Datasets for lamin, chromatin marks, ChromHMM states, SNS-seq and OK-seq replication origins or zones were downloaded from published sources. The RNAP pausing state of each gene was categorized as in [78] using RNA Pol II ChIP-seq datasets generated from control HEK293 cells. The enrichment or depletion of RLL and RLG peaks over chromatin features of interest was first measured in terms of peak overlap. For this, we determined the overlap of RLL and RLG peaks over chromatin peaks of interest and then calculated the peak overlap for control peaks. These control peaks were stringently selected following an earlier strategy [4]. In brief, these peaks belonged to expression- and length-matched R-loop forming genes that were not affected by Top1 depletion (no and mixed changes in Fig. 2a). In all cases, these peaks were matched to a similar-sized R-loop peak on the matched gene. In the case of promoters and terminators, the precise position of the initial and shuffled peaks was maintained. Each initial RLL or RLG peak was independently matched multiple times to avoid outliers. We next determined the ratio of overlaps between RLL or RLG peaks and control peaks and expressed this ratio as a heatmap. The absolute overlap of chromatin features with RLL and RLG peaks is indicated by stars, as shown in Figs. 4 and 5. SNS-seq origin peaks were from [40] for human K562 and HeLa cells. OK-seq data was downloaded as RFD values from [42] for human HeLa cells. The RFD signal was processed using an HMM model configured as described by Petryk et al. [42] to call replication initiation zones. Overlap between SNS-seq origins and OK-seq initiation zones was measured relative to stringent matched controls.
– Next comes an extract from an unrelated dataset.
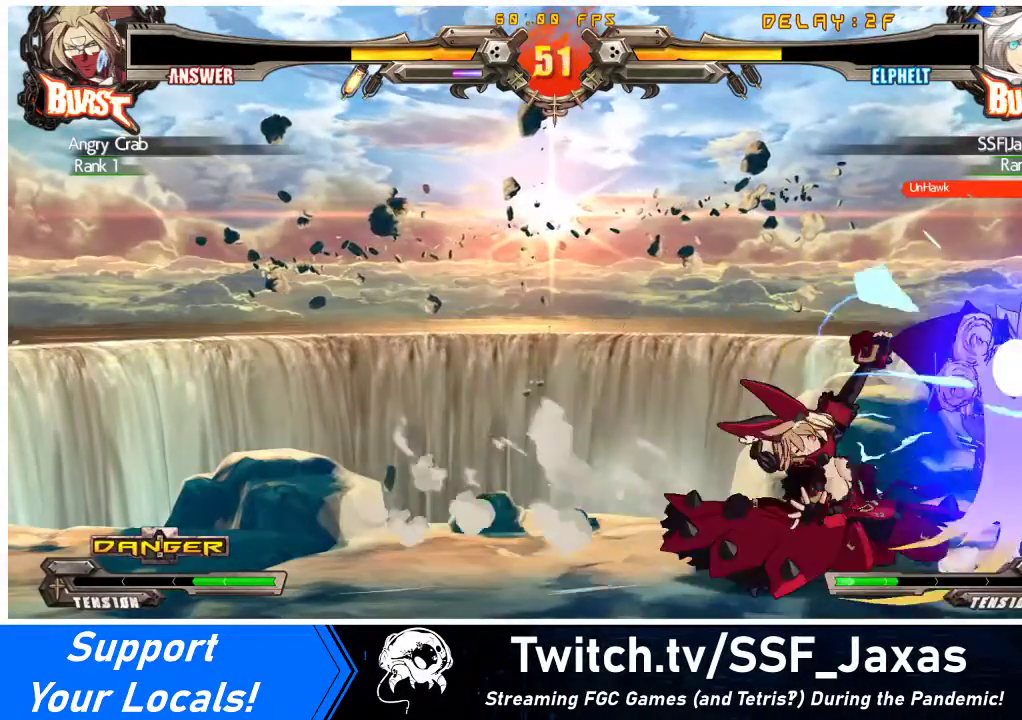
{"buttons": ["CROSS"], "events": [[133, "R2", "down"], [300, "R2", "up"], [333, "DPAD_RIGHT", "down"], [367, "DPAD_DOWN", "up"], [433, "CROSS", "down"], [500, "DPAD_RIGHT", "up"]]}
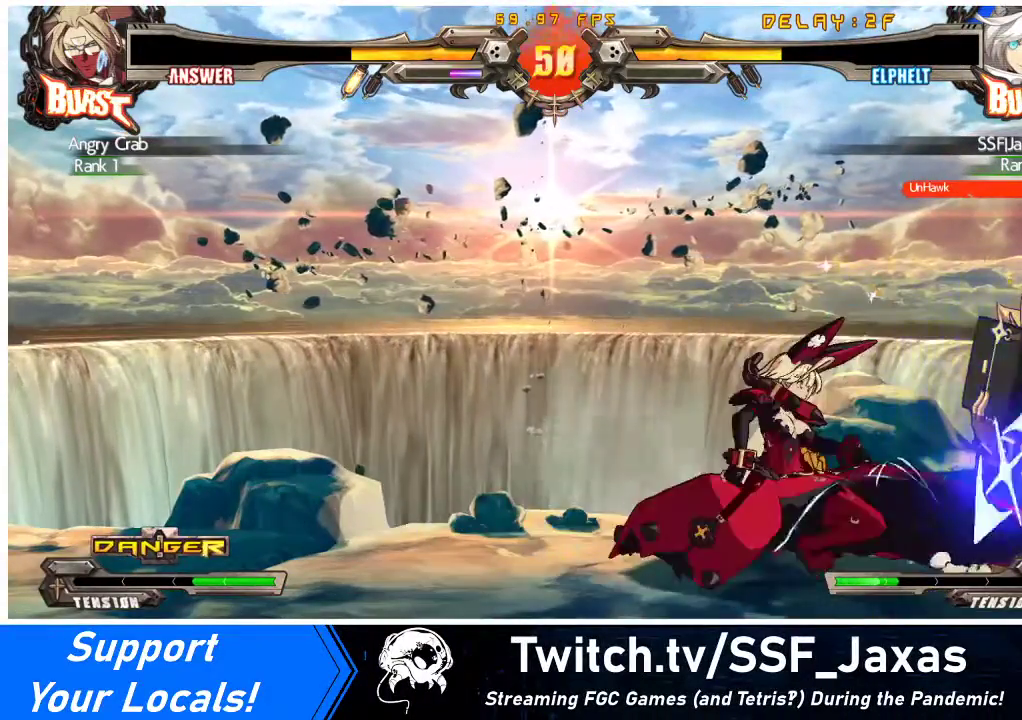
{"buttons": ["TRIANGLE", "DPAD_DOWN"], "events": [[100, "CROSS", "up"], [367, "TRIANGLE", "down"], [433, "DPAD_DOWN", "down"]]}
Given that R-loop mapping was performed in HEK293 cells, it is likely that the overlap with replication initiation regions was under-estimated.

Immunofluorescence

48 h after second round of transfection with siRNA oligonucleotides, cells were detached and seeded at 300,000 cells per 35 mm dish on a glass coverslip pre-treated with gelatin. 24 h after seeding, cells were methanol fixed and treated with acetone. Blocking and ki-67 (Abcam, ab15580) or γH2AX antibody incubation were performed in 4× SSC and 3% BSA at 20 °C for 30 min and 2 h, respectively. Secondary antibody was anti-rabbit or anti-mouse Alexa-fluor 488. Nuclei were counter-stained with DAPI.

Cell Cycle Analysis and Replication Timing

Cell cycle analysis and replication timing were performed as described previously [79]. Briefly, cells were pulse-labeled with BrdU (50 μM) for two hours. Cells were then harvested, fixed in 70% ethanol, and stored at − 20 °C. Before cell cycle analysis and sorting, cells were labeled with Propidium Iodide (50 μg/ml) and treated with RNase A (250 μg/ml). Cells were analyzed and sorted with a Biorad S3e cell sorter. After sorting, cells were lysed and genomic DNA was extracted. DNA was immunoprecipitated with anti BrdU antibody (B44, BD Biosciences, 347,580), purified, and used as template in qPCR. To assess R-loop formation across the cell cycle, cells were first synchronized in G2 after thymidine block (24 h) and released into nocodazole-containing media (12 h). Cells were then allowed to cycle in fresh medium and harvested in G1 and mid-S of the following cycle for DRIP-qPCR analysis. Cytofluorometric analysis after propidium iodide staining confirmed that > 85% of the cells were in the correct cell cycle phases.